L’Uruguayen Mario Benedetti, décédé en 2009, est, au moins en Europe, en pleine « traversée du désert », phénomène courant malheureusement. Une nouvelle publication le concernant est donc particulièrement bienvenue. Les éditions Autrement en effet ont la bonne idée de proposer aux lecteurs français son premier roman, publié en 1953 et jamais traduit. Voilà une bonne occasion de découvrir ou de redécouvrir cet écrivain qui devrait tenir une place plus importante dans les lettres hispano-américaines.
Photo : Site Topsy/éd. Autrement
Romancier, essayiste, poète, auteur de cuentos, Mario Benedetti (1920-2009) a été le témoin et l’acteur de son temps, avec un rôle actif dans la culture et la politique, enseignant la littérature à l’université tout en militant dans son pays, avant de devoir s’exiler. Il a vécu en Argentine, au Pérou (où il a été emprisonné pour raisons politiques), en Allemagne, en Espagne et à Cuba, avant de pouvoir rentrer à Montevideo. Son œuvre poétique s’est enrichie jusqu’à ses dernières années. Il semblait moins à l’aise dans le domaine de la narration, ce qui ne l’a pas empêché de publier quelques authentiques chefs d’œuvre comme les cuentos de Con o sin nostalgia – Avec ou sans nostalgie (1977) et le roman Primavera con una esquina rota – Printemps dans un miroir brisé (1982), qu’on ne peut malheureusement plus se procurer dans leur version française.
Qui de nous peut juger, écrit de jeunesse, reprend le schéma du triangle amoureux, sujet intemporel et universel, inépuisable. Mais ce n’est pas le côté anecdotique qui a intéressé notre jeune écrivain. Il a préféré observer le cruel jeu des attirances et de l’indifférence entre les deux jeunes hommes et la fille. Ils ne se trouvent pratiquement jamais réunis en même temps (la figure dominante dans le film Jules et Jim). Mais les deux personnages en présence ne parlent que du troisième, pour faire son éloge. La nature de chacun le pousse à se rapprocher des autres, mais jusqu’à quel point est-ce possible, et jusqu’à quel point se rapprochent les deux autres ?

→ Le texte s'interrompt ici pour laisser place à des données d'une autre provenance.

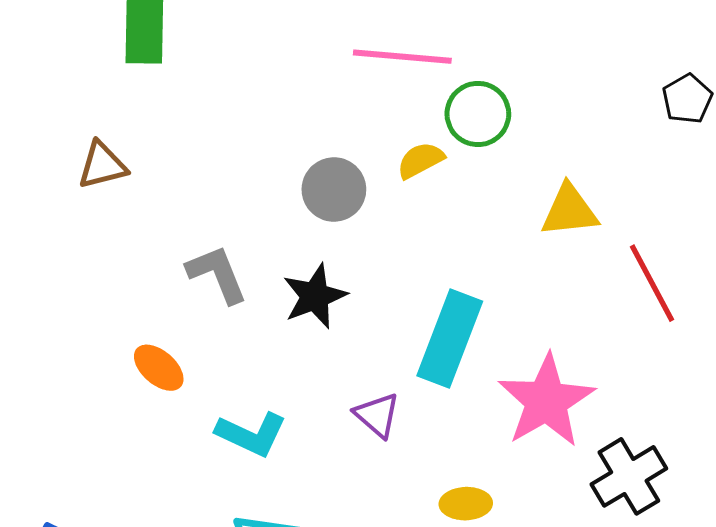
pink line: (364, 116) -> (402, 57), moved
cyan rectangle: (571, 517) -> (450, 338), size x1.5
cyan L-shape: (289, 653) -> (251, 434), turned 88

L’analyse de Mario Benedetti est d’une grande finesse. De grandes questions sont posées et, à chaque fois, le narrateur donne des amorces de réponses, quelques mots qui nous aident à creuser notre propre sillon, fait le plus souvent d’autres questions et de nos amorces de réponses. Les sujets abordés tournent autour du bonheur terrestre, de la prédestination par le caractère, l’amitié partagée, la solitude inhérente à l’être humain. A-t-on jamais mieux suggéré l’éloignement infini de deux jeunes mariés étendus immobiles côte à côte sur le lit conjugal ?
L’ombre d’Albert Camus (celle de L’Étranger ou de La Chute) semble planer sur ces vies banales, sur ces tâtonnements sentimentaux, sur cette résignation paisible, sur ces renoncements. Il y est aussi question de franchise, de lâcheté, de tout ce qui fait ou défait une amitié ou un amour. Cela en guère plus de cent pages. Chacun des trois personnages intervient à son tour, chacun avec sa propre façon de raconter sa vérité, trois histoires qui en font une dont seul le lecteur peut avoir une vision générale et peut-être objective. Chacun est le témoin de son échec, et le lecteur en est le témoin omniscient, joli retournement des codes romanesques traditionnels. On a beaucoup décrié le roman psychologique, qualifié de démodé, d’ennuyeux et de tant d’autres défauts. Lisons Qui de nous peut juger et on aura la preuve que cette façon de voir est elle-même dépassée, que subtilité et profondeur sont au rendez-vous.